Although CNT-FAI publications cited numerous cases of peasant proprietors and tenant farmers who had adhered voluntarily to the collective system, there can be no doubt that an incomparably larger number doggedly opposed it or accepted it only under extreme duress...The fact is...that many small owners and tenant farmers were forced to join the collective farms before they had an opportunity to make up their minds freely.

Farmers were:

...prevented from employing hired labor and disposing freely as their crops, as has already been seen, but they were often denied all benefits enjoyed by members.....was often compelled to continue [such] payment to the village committeeAll these factors combined to exert a pressure almost as powerful as the butt of the rifle, and eventually forced the small owners and tenant farmers in many villages to relinquish their land and other possessions to the collective farms."


"The committee is the paterfamilias. It owns everything; it directs everything. Every special desire has to be submitted to it for consideration; it alone has the final say."


"If someone has a girl outside the village, can he get money to pay her a visit? The peasants assure me that he can."



"I tried in vain to get a drink, either of coffee or wine or lemonade. The village bar had been closed as nefarious commerce."



"With the abolition of money, the collective held the upper hand since anyone wishing to travel had to get 'republican' money from the committee."



Bolloten further notes that "Puritanism was a characteristic of the libertarian movement. . . excessive drinking, smoking and other practices that were perceived as middle-class attributes were nearly always censured." [pages 68–69]
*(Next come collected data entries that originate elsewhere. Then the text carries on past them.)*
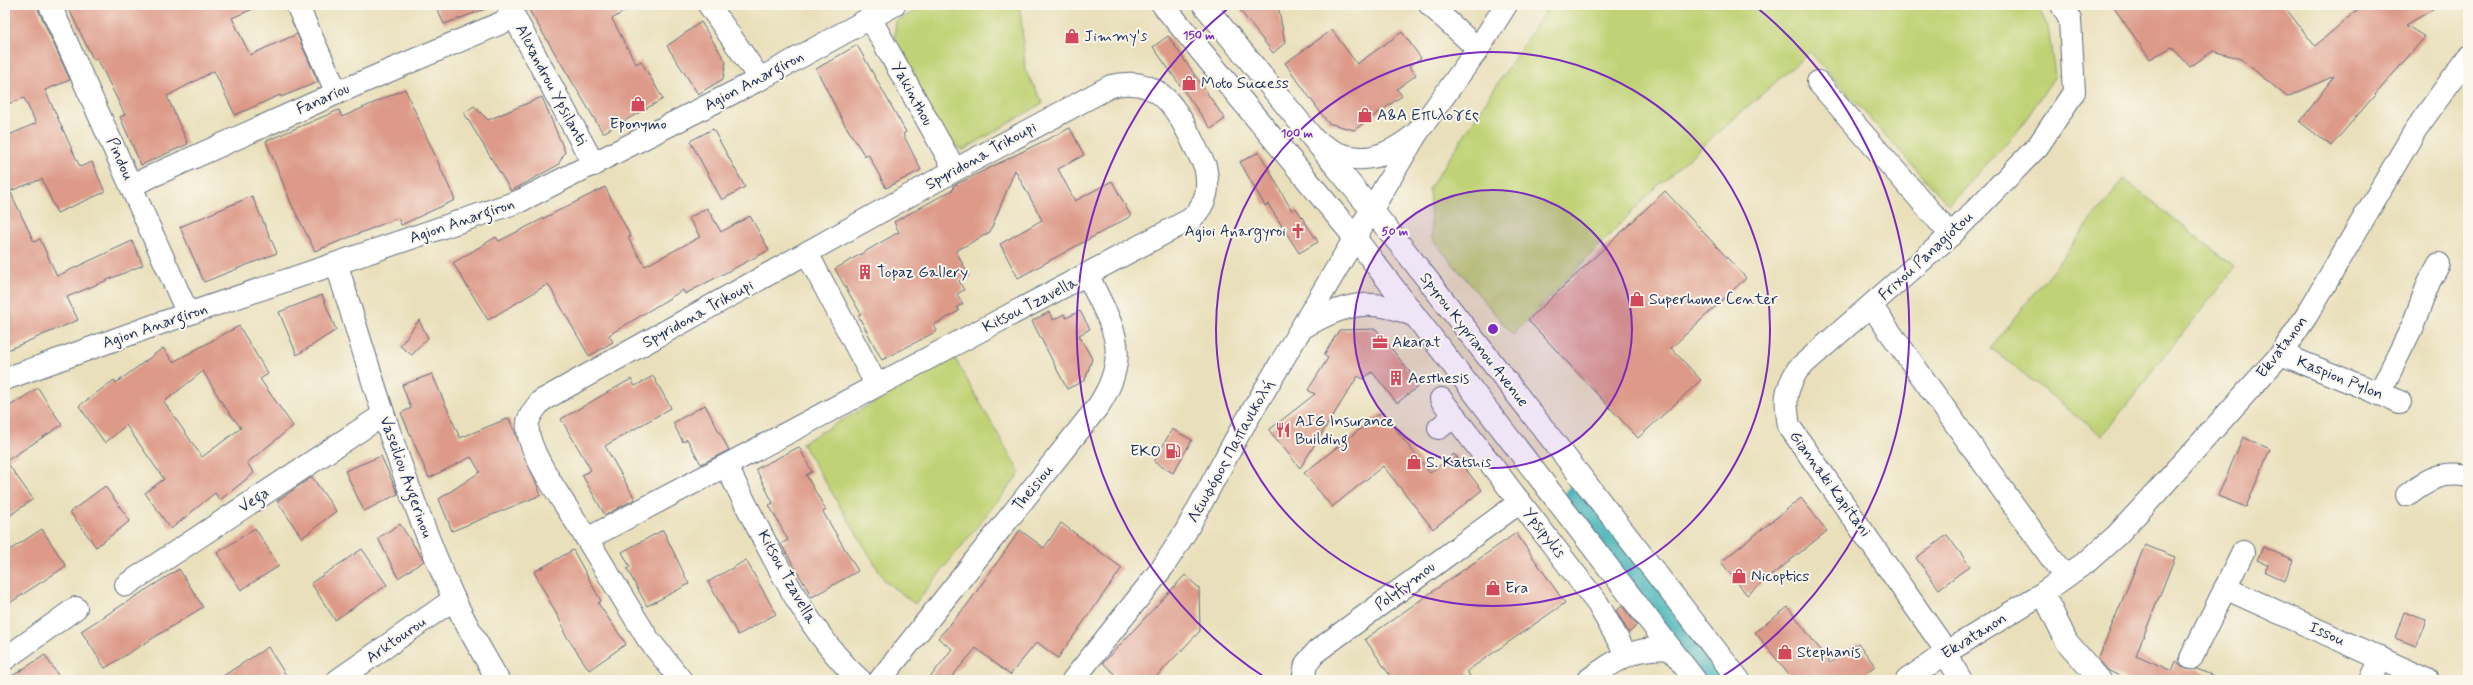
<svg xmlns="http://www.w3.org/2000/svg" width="2473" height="685" viewBox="0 0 2473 685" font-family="Mynerve,sans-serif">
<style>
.green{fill:#c0d275;stroke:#6e806a}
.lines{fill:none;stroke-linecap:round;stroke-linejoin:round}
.river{stroke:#3fb0b6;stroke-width:33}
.building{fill:#dd9a88;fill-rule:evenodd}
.minor-casing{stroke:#636d7f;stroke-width:24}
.major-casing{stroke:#636d7f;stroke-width:24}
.minor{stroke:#fff;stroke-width:22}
.major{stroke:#fff;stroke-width:22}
.ring{fill:none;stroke:#7b2cbf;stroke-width:2}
.labels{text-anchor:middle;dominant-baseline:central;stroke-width:4;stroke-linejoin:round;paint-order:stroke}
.poi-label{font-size:16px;fill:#1b2f5e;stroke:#fbf7ec;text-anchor:start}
.street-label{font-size:16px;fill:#1b2f5e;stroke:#fbf7ec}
.centre{fill:#7b2cbf;stroke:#fbf7ec;stroke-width:2}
.ring-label{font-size:12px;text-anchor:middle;font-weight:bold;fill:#7b2cbf;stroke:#fbf7ec;stroke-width:4;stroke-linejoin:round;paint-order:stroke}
</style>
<rect width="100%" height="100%" fill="#fbf7ec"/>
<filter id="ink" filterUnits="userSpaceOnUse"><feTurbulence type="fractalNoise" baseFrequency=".025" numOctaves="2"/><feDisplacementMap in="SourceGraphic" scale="8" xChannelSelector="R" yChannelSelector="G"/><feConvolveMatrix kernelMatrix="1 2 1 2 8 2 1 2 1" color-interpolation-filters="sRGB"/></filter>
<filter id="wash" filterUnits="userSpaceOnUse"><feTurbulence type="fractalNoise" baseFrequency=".012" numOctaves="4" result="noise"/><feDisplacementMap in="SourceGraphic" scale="16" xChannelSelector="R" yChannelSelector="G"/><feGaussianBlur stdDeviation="0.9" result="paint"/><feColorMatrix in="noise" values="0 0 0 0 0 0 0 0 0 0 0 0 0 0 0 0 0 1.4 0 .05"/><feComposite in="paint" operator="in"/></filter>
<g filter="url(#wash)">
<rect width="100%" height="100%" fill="#e9e0bb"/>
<g class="green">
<polygon points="928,5 1018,5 1021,15 1025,70 1043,103 963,150 945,138 894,45 896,21"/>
<polygon points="1549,5 2037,5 2048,27 2055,76 2020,128 1949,205 1810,52 1657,186 1513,335 1432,239 1429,189"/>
<polygon points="2124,179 2235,267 2102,436 1991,348"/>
<polygon points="954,357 1020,473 915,604 885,581 802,443"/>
</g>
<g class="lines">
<polyline class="river" points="1581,498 1725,680"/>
</g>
<g id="blocks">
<g class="building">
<polygon points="5,5 36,5 70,80 45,90 80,167 92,162 105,192 57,213 42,179 10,191 34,242 40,239 57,276 132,241 143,265 67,297 78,320 5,351 5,137 36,123 24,98 5,105"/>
<polygon points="67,5 262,5 232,18 250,55 297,34 318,82 281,97 280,95 235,115 214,71 167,96 188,144 141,165 120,117 125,115 97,58 93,59"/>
<polygon points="435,5 491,5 491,7 444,24"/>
<polygon points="526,5 634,5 612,19 636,64 641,61 663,99 603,133"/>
<polygon points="1236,5 1278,5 1285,43 1273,53"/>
<polygon points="2112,5 2283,5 2315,46 2363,5 2441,5 2406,25 2425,37 2331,146 2300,122 2334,76 2287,97 2241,59 2213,51 2190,67 2172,47 2150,59"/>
<polygon points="701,22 726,62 723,79 698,94 667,46"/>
<polygon points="1332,30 1357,64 1402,32 1421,58 1409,66 1416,75 1397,89 1402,96 1354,130 1328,123 1285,63"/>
<polygon points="1168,36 1225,119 1211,129 1153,47"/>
<polygon points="857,45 906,132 903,134 921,170 886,188 868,154 865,156 845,125 816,69"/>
<polygon points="405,89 455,200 401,225 398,218 315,251 291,203 266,141 339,110 342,117"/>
<polygon points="542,97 565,152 558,165 511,191 464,113 474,106 488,120"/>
<polygon points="1070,128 1084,155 1058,169 1075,201 1112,181 1131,216 1018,278 1000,244 1042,220 1015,170 990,232 956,251 969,276 959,281 964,290 957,294 963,304 957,307 959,311 934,325 937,331 882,360 858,315 861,314 835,269 899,232 894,222 954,189 953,186"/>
<polygon points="713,129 745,187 722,200 690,141"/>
<polygon points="1259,152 1292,211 1296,208 1318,242 1299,253 1268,204 1265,206 1240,162"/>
<polygon points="605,187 631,237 628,238 645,266 700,237 689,218 707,208 721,232 750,216 769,250 685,294 683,290 609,335 613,342 589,356 548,284 488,320 453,263 496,237 499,241"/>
<polygon points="1665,191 1746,278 1671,348 1701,380 1638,438 1528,320"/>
<polygon points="252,196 277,253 204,282 180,227"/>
<polygon points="322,295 336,330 297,355 279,312"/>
<polygon points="1080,311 1090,329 1079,335 1092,359 1085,380 1067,389 1032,321 1049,312 1053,320 1064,314 1066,318"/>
<polygon points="419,320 428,338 412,355 400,346"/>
<path d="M239 326 268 374 260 379 293 426 247 463 254 473 220 500 215 493 171 529 145 493 164 479 126 425 105 443 79 406 114 380 116 383 163 348 173 362ZM203 371 222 403 241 428 202 457 164 402Z"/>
<polygon points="1376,329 1420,385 1397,403 1372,372 1363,379 1358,376 1300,468 1269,430 1315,394 1308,390 1328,358 1324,355 1339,330"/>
<polygon points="432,374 460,438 509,418 541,495 452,531 439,499 480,472 471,457 429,478 401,413 411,408 402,385"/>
<polygon points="653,376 671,408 605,446 635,499 605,515 582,475 591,470 561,419 631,379 635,386"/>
<polygon points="38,388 62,425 6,461 33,499 5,519 5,409"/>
<polygon points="705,405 729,450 701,464 687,439 683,442 673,423"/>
<polygon points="1382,412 1430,473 1454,454 1482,490 1433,529 1383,466 1332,507 1304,473"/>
<polygon points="1172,429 1192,440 1173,473 1154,462"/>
<polygon points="2243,437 2270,449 2246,507 2218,496"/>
<polygon points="799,447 812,472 806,475 826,510 823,512 858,571 812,597 781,544 788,540 769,505 773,503 756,469"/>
<polygon points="381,456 398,494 364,511 345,471"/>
<polygon points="312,477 336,511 302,538 277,501"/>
<polygon points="105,486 130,521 96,547 70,512"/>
<polygon points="1801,498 1827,531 1747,595 1721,562"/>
<polygon points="1061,523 1122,568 1058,658 1037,642 1010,675 976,648 949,680 928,680 952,649 938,638 967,605 1020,530 1044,548"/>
<polygon points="400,524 424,561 398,578 378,538"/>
<polygon points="255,528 279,566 241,590 217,553"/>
<polygon points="42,529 66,566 5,606 5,553"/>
<polygon points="663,530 689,584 647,606 627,569 630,567 622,552"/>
<polygon points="1516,533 1565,603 1467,671 1472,680 1393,680 1365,639"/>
<polygon points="1947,535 1970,566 1939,589 1916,558"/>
<polygon points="2145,545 2175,557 2136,655 2172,671 2176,661 2186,669 2197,669 2223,680 2129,680 2109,671 2098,659"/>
<polygon points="2263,547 2293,560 2285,581 2265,572 2268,565 2257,560"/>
<polygon points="362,549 387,585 335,620 311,583"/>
<polygon points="573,550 601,601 598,603 626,644 589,670 563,631 565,630 534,572"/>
<polygon points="746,560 776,614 738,635 708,582"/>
<polygon points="179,569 203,607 105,668 81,631"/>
<polygon points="1185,575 1199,588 1200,631 1153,680 1121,680 1103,663"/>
<polygon points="1622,606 1637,625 1629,633 1616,611"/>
<polygon points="1788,607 1830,663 1858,643 1875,666 1856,680 1793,680 1755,632"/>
<polygon points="2404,612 2426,620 2416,646 2395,638"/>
<polygon points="268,647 289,680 217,680"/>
<polygon points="45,655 61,680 6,680"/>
</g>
</g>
</g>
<g filter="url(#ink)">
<use href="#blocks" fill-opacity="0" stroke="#636d7f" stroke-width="1"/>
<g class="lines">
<g class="minor-casing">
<g id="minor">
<polyline points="50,5 188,314"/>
<polyline points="297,5 337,93"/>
<polyline points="508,5 594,165"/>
<polyline points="709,5 760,79"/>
<polyline points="1430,5 1478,49"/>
<polyline points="870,18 955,170"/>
<polyline points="1818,82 1951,235"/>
<polyline points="132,185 337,93 515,17"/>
<polyline points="807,253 876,384"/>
<path d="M337 265C371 377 405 490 453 597 466 626 483 653 498 680"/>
<polyline points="1872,307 2065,577"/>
<polyline points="2281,354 2400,402"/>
<polyline points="5,379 161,323 520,201 760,79 894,5"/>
<polyline points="2379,394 2413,325 2429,282 2439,264"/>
<polyline points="1441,399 1598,604 1626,654"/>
<polyline points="1439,428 1455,416"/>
<path d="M726 466C763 535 802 628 860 680"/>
<path d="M2407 495C2427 479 2442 471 2468 476"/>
<path d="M587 539 1191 219C1207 203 1210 188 1205 166 1182 124 1169 72 1111 86L955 170 541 401C536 407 530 414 528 422 523 448 569 509 583 533L587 539 648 639 681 680"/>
<polyline points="126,585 383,415"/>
<polyline points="2225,588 2428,680"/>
<polyline points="2043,593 2067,642 2100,680"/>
<path d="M1947 652 1789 426C1785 400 1784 392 1798 369L1951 235 2038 146 2074 92 2070 20 2062 5"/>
<polyline points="1945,653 1961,680"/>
<polyline points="2191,658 2243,552"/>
<polyline points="5,659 76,608"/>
<polyline points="338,680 454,599"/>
<path d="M880 680 1099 405C1133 352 1112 326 1088 276"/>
<polyline points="1073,680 1163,567 1186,531 1238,435 1417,133 1478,49 1506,5"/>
<polyline points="1303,680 1306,664 1317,651 1520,502"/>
<path d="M1588 680C1617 660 1633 646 1671 649"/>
<polyline points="1907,680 1947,652 2043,593 2089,560 2117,535 2155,494 2281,354 2307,315 2416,129 2468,57"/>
<polyline points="2371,680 2381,658"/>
</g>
</g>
<g class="major-casing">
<g id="major">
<polyline points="1163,5 1356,239 1695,680"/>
<polyline points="1204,5 1406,252 1739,680"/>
<path d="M1321 144C1356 169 1387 158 1417 133"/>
<path d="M1302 328C1342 304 1371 296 1415 316"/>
</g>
</g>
<use href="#minor" class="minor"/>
<use href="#major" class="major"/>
</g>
</g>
<circle cx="1493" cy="329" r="139" fill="#7b2cbf" fill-opacity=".12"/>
<g class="ring">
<circle cx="1493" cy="329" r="139"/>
<circle cx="1493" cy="329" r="277"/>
<path d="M1269 680A416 416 0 0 1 1231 6M1755 6A416 416 0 0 1 1717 680"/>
</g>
<defs>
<g id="shop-bare" transform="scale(1.2)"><path d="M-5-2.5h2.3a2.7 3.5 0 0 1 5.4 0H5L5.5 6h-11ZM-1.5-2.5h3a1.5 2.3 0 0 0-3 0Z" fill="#d1495b" stroke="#fbf7ec" stroke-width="2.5" paint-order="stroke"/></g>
<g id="church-bare" transform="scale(1.2)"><path d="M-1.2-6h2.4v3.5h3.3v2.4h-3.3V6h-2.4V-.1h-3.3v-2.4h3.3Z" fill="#d1495b" stroke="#fbf7ec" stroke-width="2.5" paint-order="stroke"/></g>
<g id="building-bare" transform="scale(1.2)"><path d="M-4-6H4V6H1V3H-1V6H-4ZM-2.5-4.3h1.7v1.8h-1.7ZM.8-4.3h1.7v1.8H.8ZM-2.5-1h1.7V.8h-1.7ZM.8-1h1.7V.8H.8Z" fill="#d1495b" stroke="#fbf7ec" stroke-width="2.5" paint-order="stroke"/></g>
<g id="office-bare" transform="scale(1.2)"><path d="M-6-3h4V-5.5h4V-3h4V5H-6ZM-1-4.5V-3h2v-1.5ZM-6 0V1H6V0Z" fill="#d1495b" stroke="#fbf7ec" stroke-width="2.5" paint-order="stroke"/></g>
<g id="restaurant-bare" transform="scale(1.2)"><path d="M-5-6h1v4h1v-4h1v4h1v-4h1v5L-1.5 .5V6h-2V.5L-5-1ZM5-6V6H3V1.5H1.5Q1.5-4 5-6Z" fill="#d1495b" stroke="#fbf7ec" stroke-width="2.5" paint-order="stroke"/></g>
<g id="fuel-bare" transform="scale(1.2)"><path d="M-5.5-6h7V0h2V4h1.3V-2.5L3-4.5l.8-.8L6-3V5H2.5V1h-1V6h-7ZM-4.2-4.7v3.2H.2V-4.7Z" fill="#d1495b" stroke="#fbf7ec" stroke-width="2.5" paint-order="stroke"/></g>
</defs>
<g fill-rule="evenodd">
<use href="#shop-bare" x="1072" y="36"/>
<use href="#shop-bare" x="1189" y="83"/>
<use href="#shop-bare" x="638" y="104"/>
<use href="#shop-bare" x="1365" y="115"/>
<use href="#church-bare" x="1298" y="231"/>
<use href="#building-bare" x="865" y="272"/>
<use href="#shop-bare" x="1637" y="299"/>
<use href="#office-bare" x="1380" y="342"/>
<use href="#building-bare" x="1396" y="378"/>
<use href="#restaurant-bare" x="1283" y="430"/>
<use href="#fuel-bare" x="1173" y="451"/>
<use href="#shop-bare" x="1414" y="462"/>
<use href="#shop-bare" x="1739" y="576"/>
<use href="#shop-bare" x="1493" y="588"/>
<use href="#shop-bare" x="1785" y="652"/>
</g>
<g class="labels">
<g class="poi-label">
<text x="1084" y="36">Jimmy's</text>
<text x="1201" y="83">Moto Success</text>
<text x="1377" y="115">Α&amp;Α Επιλογες</text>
<text x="638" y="124" text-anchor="middle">Eponymo</text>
<text x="1286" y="231" text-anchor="end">Agioi Anargyroi</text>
<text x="877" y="272">Topaz Gallery</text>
<text x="1649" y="299">Superhome Center</text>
<text x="1392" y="342">Akarat</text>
<text x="1408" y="378">Aesthesis</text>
<text x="1295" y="421">AIG Insurance<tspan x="1295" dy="18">Building</tspan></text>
<text x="1161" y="451" text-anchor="end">EKO</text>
<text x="1426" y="462">S. Katshis</text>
<text x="1751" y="576">Nicoptics</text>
<text x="1505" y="588">Era</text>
<text x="1797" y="652">Stephanis</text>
</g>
<g class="street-label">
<text transform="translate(754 81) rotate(-28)">Agion Anargiron</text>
<text transform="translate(551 85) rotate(62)">Alexandrou Ypsilanti</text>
<text transform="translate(912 94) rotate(61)">Yakinthou</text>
<text transform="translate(323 99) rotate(-24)">Fanariou</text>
<text transform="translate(981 156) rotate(-29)">Spyridona Trikoupi</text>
<text transform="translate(120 159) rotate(66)">Pindou</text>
<text transform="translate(462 221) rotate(-19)">Agion Anargiron</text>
<text transform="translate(1926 256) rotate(-43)">Frixou Panagiotou</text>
<text transform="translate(1030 305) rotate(-27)">Kitsou Tzavella</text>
<text transform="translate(698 314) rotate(-29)">Spyridona Trikoupi</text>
<text transform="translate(155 326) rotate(-19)">Agion Anargiron</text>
<text transform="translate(1474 340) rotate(52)">Spyrou Kyprianou Avenue</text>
<text transform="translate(2282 347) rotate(-53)">Ekvatanon</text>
<text transform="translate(2340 378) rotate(22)">Kaspion Pylon</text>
<text transform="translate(1231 451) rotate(-61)">Λεωφόρος Παπανικολή</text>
<text transform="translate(406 477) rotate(70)">Vaseiliou Avgerinou</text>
<text transform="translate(1830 484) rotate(54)">Giannaki Kapitani</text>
<text transform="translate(1033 488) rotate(-51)">Theisiou</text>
<text transform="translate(254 500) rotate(-33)">Vega</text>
<text transform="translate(1544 533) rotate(52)">Ypsipylis</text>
<text transform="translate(787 577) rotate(61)">Kitsou Tzavella</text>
<text transform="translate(1405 586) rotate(-37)">Polyfymou</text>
<text transform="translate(2327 634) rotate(24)">Issou</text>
<text transform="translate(1974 636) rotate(-32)">Ekvatanon</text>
<text transform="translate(396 640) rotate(-35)">Arktourou</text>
</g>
</g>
<circle cx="1493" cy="329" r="6" class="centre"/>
<g class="ring-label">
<text x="1199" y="39">150 m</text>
<text x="1297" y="137">100 m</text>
<text x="1395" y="235">50 m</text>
</g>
<rect width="2473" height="685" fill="none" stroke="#fbf7ec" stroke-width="20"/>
</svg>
So according to Bolloten the collectives and the federations became little coercive mini-states. Is this true?

syndicat
18th December 2009, 19:54
This is in reference to the question of the degree to which the collectivization of 450 villages in Aragon was "forced." The business about getting funds to go visit your girlfriend in the next village was true only in some villages in the early days. This happened due to the misguided attempts to abolish money

There is a legitimate criticism to be made of that attempt...and many of the anarcho-syndicalists themselves disagreed with it. I suggest reading the interviews in "Blood of Spain" that deal with this question. There is an interview with a CNT couple in a small town who claim that a committee asserted a virtual armed dictatorship over the villagers.

Thus many of the criticisms of the actual practice is from anarcho-syndicalists themselves.

But I think the evidence is that these abuses occurred in a minority of villages. The policy of not allowing small owner farmers to hire wage labor, and requiring them to do all the work themselves, is legitimate. It was part of the program of both the Left Socialist and anarchist farm worker unions in the countryside, to eliminate the institution of wage-labor.

Saying that this is coercive and a violation of freedom ignores the fact that allowing them to hire wage laborers means that other people get to be forced to work for bosses. The freedom of these other people is being lost site of.

Bolletin was not a socialist. He was a liberal.